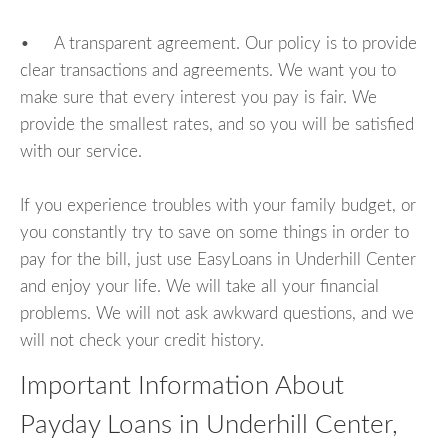
• A transparent agreement. Our policy is to provide
clear transactions and agreements. We want you to
make sure that every interest you pay is fair. We
provide the smallest rates, and so you will be satisfied
with our service.
If you experience troubles with your family budget, or
you constantly try to save on some things in order to
pay for the bill, just use EasyLoans in Underhill Center
and enjoy your life. We will take all your financial
problems. We will not ask awkward questions, and we
will not check your credit history.
Important Information About
Payday Loans in Underhill Center,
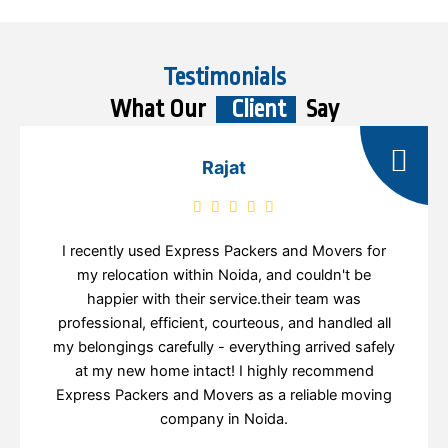
Testimonials
What Our
Client
Say
Rajat
I recently used Express Packers and Movers for
my relocation within Noida, and couldn't be
happier with their service.their team was
professional, efficient, courteous, and handled all
my belongings carefully - everything arrived safely
at my new home intact! I highly recommend
Express Packers and Movers as a reliable moving
company in Noida.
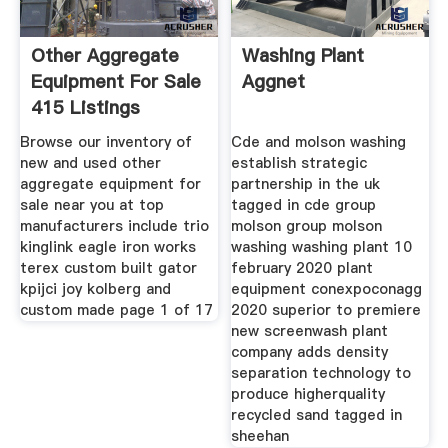
Other Aggregate
Washing Plant
Equipment For Sale
Aggnet
415 Listings
Browse our inventory of
Cde and molson washing
new and used other
establish strategic
aggregate equipment for
partnership in the uk
sale near you at top
tagged in cde group
manufacturers include trio
molson group molson
kinglink eagle iron works
washing washing plant 10
terex custom built gator
february 2020 plant
kpijci joy kolberg and
equipment conexpoconagg
custom made page 1 of 17
2020 superior to premiere
new screenwash plant
company adds density
separation technology to
produce higherquality
recycled sand tagged in
sheehan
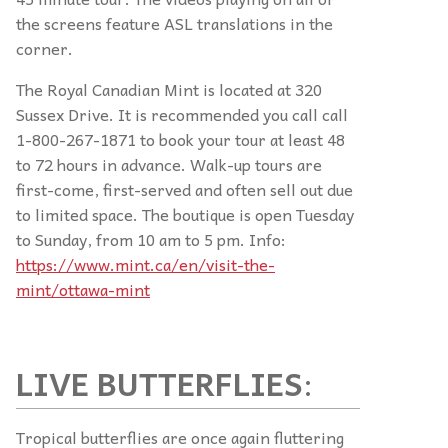
the screens feature ASL translations in the
corner.
The Royal Canadian Mint is located at 320
Sussex Drive. It is recommended you call call
1-800-267-1871 to book your tour at least 48
to 72 hours in advance. Walk-up tours are
first-come, first-served and often sell out due
to limited space. The boutique is open Tuesday
to Sunday, from 10 am to 5 pm. Info:
https://www.mint.ca/en/visit-the-
mint/ottawa-mint
LIVE BUTTERFLIES
:
Tropical butterflies are once again fluttering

▶ TASK STATEMENT
The exercise is to copy out every line above that has the word "service" in it.

▶ SOLUTION TO THIS PROBLEM
with our service.
happier with their service.their team was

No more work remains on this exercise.